Eyewitnesses, including Middle East Eye correspondent Shatha Hanaysha, said Abu Akleh was targeted by an Israeli sniper.

Shireen Abu Akleh: Dozens of US lawmakers demand FBI probe into killing
Read More »

Israel had initially said that Palestinian gunmen may have been responsible for the death, but then backtracked on its statement, saying it was unclear what transpired.

Israeli forces faced further condemnation and scrutiny during Abu Akleh's funeral procession, where videos showed police officers beating attendees and pallbearers.

The Muslim Association of Britain, a UK-based organisation that has been active in engaging with the wider British public, slammed the visit, calling it "indefensible".

"Israeli police violently attacked mourners and pallbearers at Shireen Abu Aqleh's funeral just a few days ago and they routinely raid Al Aqsa Mosque, arresting & assaulting worshippers. How were they welcomed and allowed to freely parade in one of the most ethnically diverse constituencies in London with one of the biggest Muslim communities in the UK, given their appalling violence, racism and Islamophobia?

"@MPSHackney and @MPSStamfordHill must immediately issue an apology."

Israel's police chief ordered an investigation into the use of force at the funeral, after US Secretary of State Antony Blinken and UN Secretary General Antonio Guterres condemned Israeli police conduct.

NetPol, a police monitoring network, also criticised the visit, writing on Twitter: "Less than a week after Israeli Police beat mourners at the funeral of Palestinian-American journalist Shireen Abu Akleh, why on earth is Hackney Police hosting a delegation of police from Israel? What on earth are they hoping to learn from each other?"

Pro-Palestine activists based in Hackney, who have repeatedly campaigned at factories for Israel's largest private arms manufacturer, Elbit Systems, also criticised the visit.

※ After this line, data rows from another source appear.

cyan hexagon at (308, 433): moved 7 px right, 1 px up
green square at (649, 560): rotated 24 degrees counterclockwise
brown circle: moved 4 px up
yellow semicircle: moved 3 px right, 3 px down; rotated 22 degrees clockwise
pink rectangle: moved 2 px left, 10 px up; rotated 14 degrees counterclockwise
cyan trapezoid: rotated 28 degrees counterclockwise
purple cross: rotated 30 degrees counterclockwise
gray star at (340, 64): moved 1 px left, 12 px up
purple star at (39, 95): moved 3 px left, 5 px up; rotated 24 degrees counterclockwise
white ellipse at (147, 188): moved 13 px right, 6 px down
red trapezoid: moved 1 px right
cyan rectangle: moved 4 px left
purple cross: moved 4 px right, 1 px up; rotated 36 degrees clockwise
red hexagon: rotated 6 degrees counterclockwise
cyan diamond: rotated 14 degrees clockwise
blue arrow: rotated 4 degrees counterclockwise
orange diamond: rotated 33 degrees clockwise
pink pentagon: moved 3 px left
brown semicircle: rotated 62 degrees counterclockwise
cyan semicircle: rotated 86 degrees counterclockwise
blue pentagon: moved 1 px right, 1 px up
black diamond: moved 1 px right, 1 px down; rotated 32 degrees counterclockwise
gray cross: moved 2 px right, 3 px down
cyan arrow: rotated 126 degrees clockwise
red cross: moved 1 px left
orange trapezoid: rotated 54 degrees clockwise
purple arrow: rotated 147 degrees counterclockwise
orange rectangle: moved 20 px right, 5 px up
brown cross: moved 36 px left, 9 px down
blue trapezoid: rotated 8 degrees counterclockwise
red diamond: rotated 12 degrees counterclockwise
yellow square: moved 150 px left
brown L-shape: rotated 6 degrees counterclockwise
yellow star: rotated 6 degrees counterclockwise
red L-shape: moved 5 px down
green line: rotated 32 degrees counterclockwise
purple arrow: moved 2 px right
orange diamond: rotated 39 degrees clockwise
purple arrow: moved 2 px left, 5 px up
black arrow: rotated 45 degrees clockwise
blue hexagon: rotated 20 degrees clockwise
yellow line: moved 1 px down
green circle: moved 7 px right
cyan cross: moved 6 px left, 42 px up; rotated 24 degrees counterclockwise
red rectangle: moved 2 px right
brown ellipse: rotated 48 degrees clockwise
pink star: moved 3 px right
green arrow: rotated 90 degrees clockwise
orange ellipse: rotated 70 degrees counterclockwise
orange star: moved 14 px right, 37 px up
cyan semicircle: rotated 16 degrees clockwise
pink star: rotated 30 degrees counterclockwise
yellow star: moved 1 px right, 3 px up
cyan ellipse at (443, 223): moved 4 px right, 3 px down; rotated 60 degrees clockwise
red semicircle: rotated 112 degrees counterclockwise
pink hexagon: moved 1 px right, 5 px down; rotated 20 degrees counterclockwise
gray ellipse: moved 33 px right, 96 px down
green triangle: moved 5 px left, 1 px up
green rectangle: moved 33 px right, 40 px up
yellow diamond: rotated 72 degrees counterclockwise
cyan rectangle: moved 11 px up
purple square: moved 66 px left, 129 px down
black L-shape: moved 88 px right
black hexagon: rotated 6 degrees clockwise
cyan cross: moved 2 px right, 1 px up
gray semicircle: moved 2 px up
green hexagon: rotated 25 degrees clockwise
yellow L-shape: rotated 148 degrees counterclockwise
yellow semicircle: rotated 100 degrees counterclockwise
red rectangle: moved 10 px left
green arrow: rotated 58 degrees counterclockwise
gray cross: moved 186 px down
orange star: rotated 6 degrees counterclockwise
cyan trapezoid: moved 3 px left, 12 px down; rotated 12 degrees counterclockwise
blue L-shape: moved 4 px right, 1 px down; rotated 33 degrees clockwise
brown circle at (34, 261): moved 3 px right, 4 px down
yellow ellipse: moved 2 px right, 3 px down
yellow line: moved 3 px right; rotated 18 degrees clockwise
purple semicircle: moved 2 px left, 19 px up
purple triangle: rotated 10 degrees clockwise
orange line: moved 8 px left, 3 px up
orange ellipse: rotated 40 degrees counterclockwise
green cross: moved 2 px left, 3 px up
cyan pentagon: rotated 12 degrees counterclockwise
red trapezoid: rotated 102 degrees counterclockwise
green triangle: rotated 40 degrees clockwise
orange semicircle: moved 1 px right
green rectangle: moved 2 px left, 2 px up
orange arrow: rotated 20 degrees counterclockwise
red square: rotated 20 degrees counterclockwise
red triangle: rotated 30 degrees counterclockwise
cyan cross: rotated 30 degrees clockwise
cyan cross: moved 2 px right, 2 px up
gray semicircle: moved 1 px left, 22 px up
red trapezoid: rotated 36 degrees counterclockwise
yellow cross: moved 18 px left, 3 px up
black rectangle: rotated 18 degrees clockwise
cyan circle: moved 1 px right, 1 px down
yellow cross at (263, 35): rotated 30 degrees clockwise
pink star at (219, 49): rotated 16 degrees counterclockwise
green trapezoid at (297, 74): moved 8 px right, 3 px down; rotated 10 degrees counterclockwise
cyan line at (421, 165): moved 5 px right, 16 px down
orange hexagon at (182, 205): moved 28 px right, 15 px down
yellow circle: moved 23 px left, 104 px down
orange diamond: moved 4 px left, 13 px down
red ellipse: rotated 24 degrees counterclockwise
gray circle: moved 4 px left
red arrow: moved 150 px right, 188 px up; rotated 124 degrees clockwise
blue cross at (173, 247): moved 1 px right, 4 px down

Palestine Action, a direct action group calling for the shutdown of Elbit, tweeted: "Alongside increasing direct actions against Israel's arm[s] trade at Elbit's London HQ offices in Holborn, Hackney Police host Israeli Police delegations. No doubt exchanging their tactics of oppression & coordinating the persecution of activists & Palestinians alike. #ShutElbitDown"

In recent months, Hackney police have also faced fierce criticism over its own policing techniques.

In March, there was a national outcry after it was revealed that police officers had strip-searched a 15-year-old black schoolgirl, known as Child Q, who was falsely accused of possessing cannabis.

Without parental consent and with no other adults, Child Q was subjected to a traumatic search by officers in December 2020 that was only made public after the publication of a safeguarding report initiated by the council. 

In a letter from the Metropolitan police to the Mayor of Hackney, deputy assistant commissioner Laurence Taylor wrote: "the MPS acknowledge that events in the history of policing in London have led to a breakdown in trust and confidence with some communities."